WHAT TO PRODUCE → Word for word, transcribe the lines below and drop the pictures.

··· DATA BLOCK

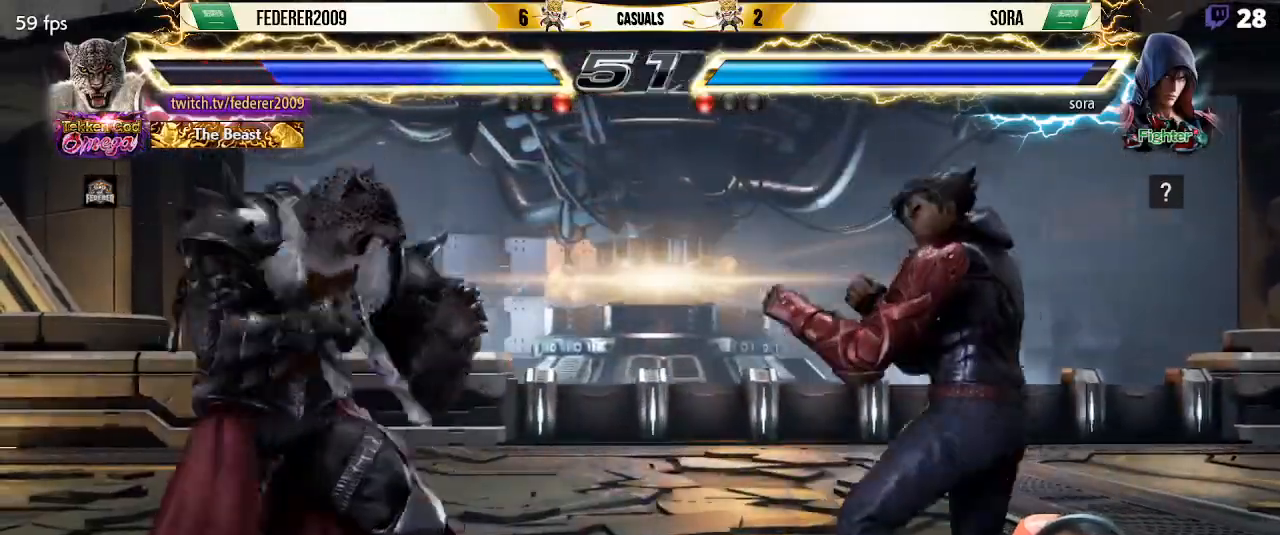
{"buttons": [], "left_stick": "center", "events": [[167, "DPAD_RIGHT", "down"], [200, "DPAD_DOWN", "up"], [233, "DPAD_RIGHT", "up"], [333, "DPAD_RIGHT", "down"], [467, "DPAD_RIGHT", "up"]]}
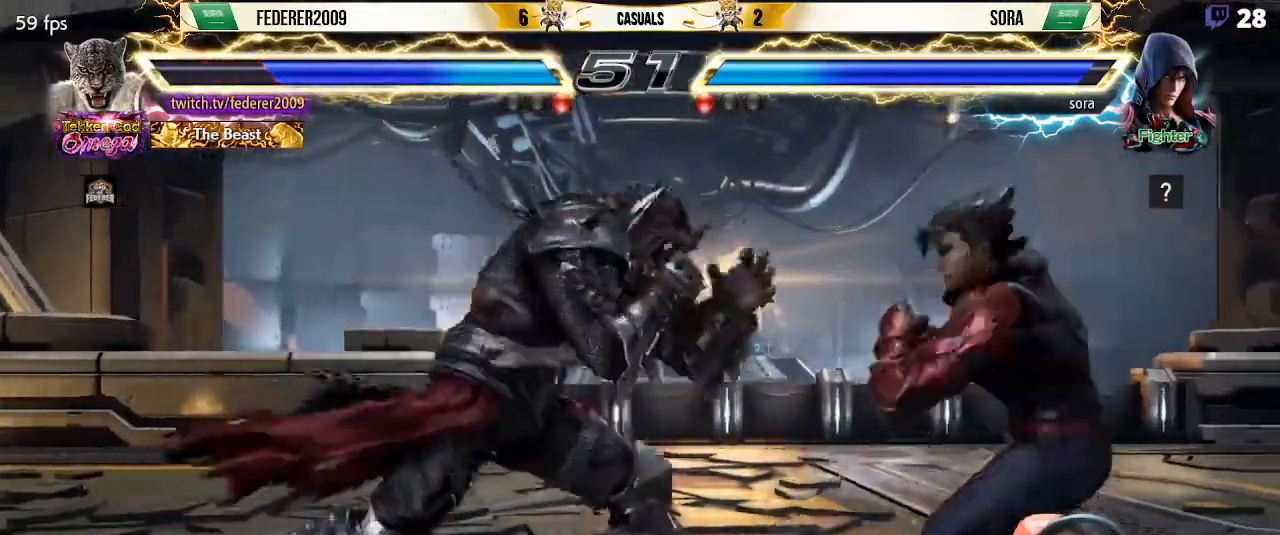
{"buttons": ["SQUARE", "DPAD_LEFT"], "left_stick": "center", "events": [[33, "DPAD_DOWN", "down"], [67, "CROSS", "down"], [133, "CROSS", "up"], [200, "SQUARE", "down"], [300, "DPAD_DOWN", "up"], [300, "DPAD_LEFT", "down"]]}
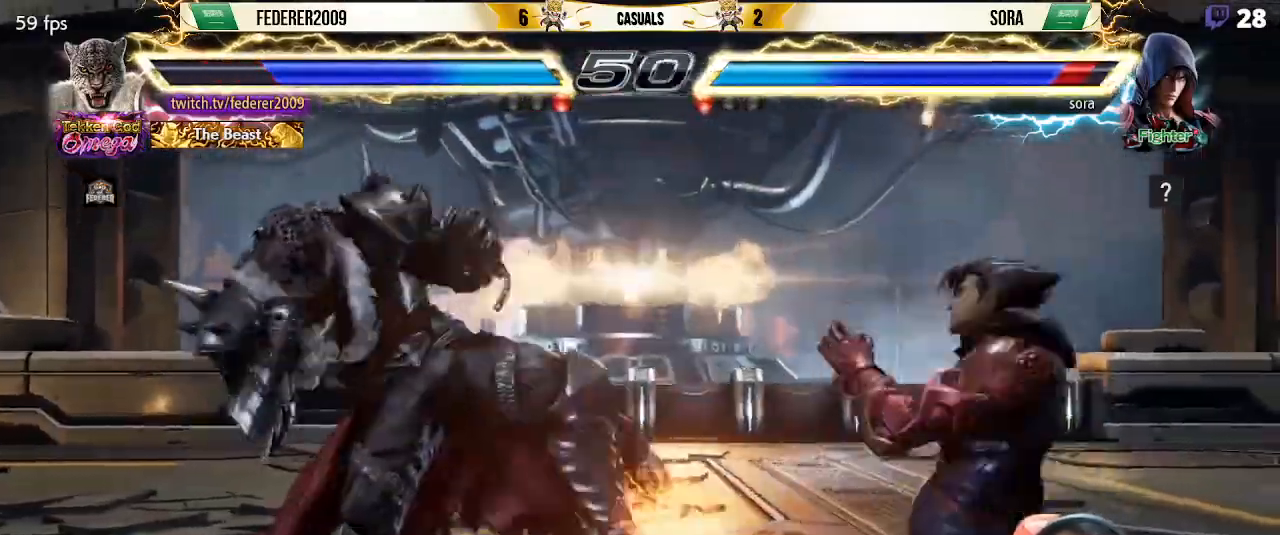
{"buttons": ["SQUARE"], "left_stick": "center", "events": [[100, "DPAD_LEFT", "up"], [267, "DPAD_LEFT", "down"], [333, "DPAD_LEFT", "up"], [400, "DPAD_LEFT", "down"], [500, "DPAD_LEFT", "up"]]}
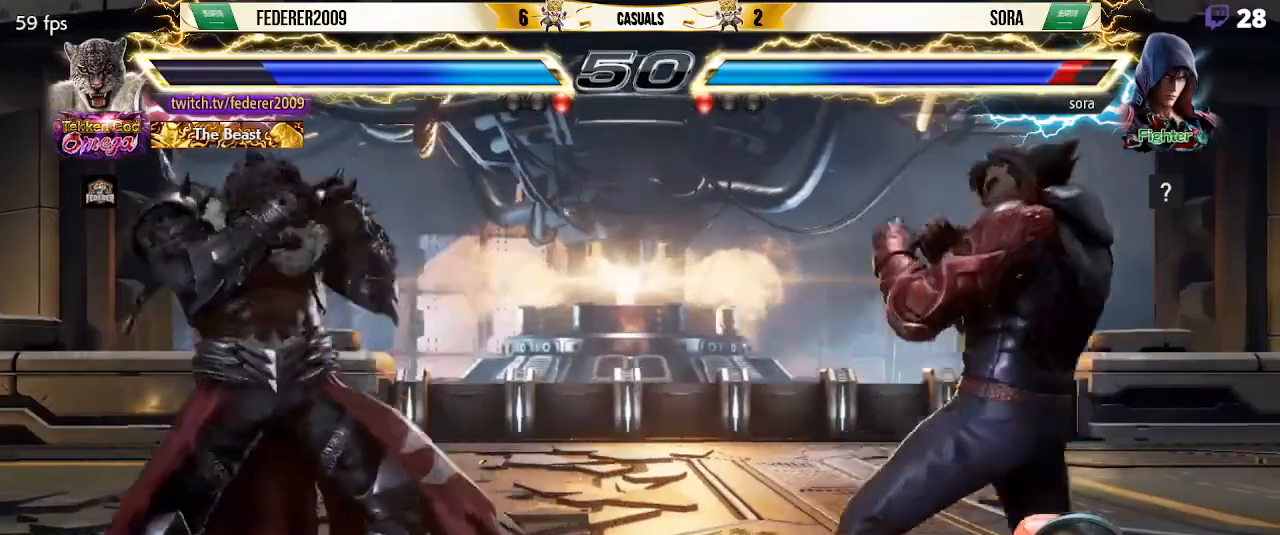
{"buttons": ["SQUARE", "DPAD_RIGHT"], "left_stick": "center", "events": [[33, "DPAD_DOWN", "down"], [67, "DPAD_DOWN", "up"], [67, "DPAD_LEFT", "down"], [133, "DPAD_LEFT", "up"], [200, "DPAD_LEFT", "down"], [367, "DPAD_LEFT", "up"], [400, "DPAD_RIGHT", "down"], [467, "DPAD_RIGHT", "up"], [500, "DPAD_RIGHT", "down"]]}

······

TASK RESPONSE →
{"buttons": [], "left_stick": "center", "events": [[167, "DPAD_RIGHT", "down"], [200, "DPAD_DOWN", "up"], [233, "DPAD_RIGHT", "up"], [333, "DPAD_RIGHT", "down"], [467, "DPAD_RIGHT", "up"]]}
{"buttons": ["SQUARE", "DPAD_LEFT"], "left_stick": "center", "events": [[33, "DPAD_DOWN", "down"], [67, "CROSS", "down"], [133, "CROSS", "up"], [200, "SQUARE", "down"], [300, "DPAD_DOWN", "up"], [300, "DPAD_LEFT", "down"]]}
{"buttons": ["SQUARE"], "left_stick": "center", "events": [[100, "DPAD_LEFT", "up"], [267, "DPAD_LEFT", "down"], [333, "DPAD_LEFT", "up"], [400, "DPAD_LEFT", "down"], [500, "DPAD_LEFT", "up"]]}
{"buttons": ["SQUARE", "DPAD_RIGHT"], "left_stick": "center", "events": [[33, "DPAD_DOWN", "down"], [67, "DPAD_DOWN", "up"], [67, "DPAD_LEFT", "down"], [133, "DPAD_LEFT", "up"], [200, "DPAD_LEFT", "down"], [367, "DPAD_LEFT", "up"], [400, "DPAD_RIGHT", "down"], [467, "DPAD_RIGHT", "up"], [500, "DPAD_RIGHT", "down"]]}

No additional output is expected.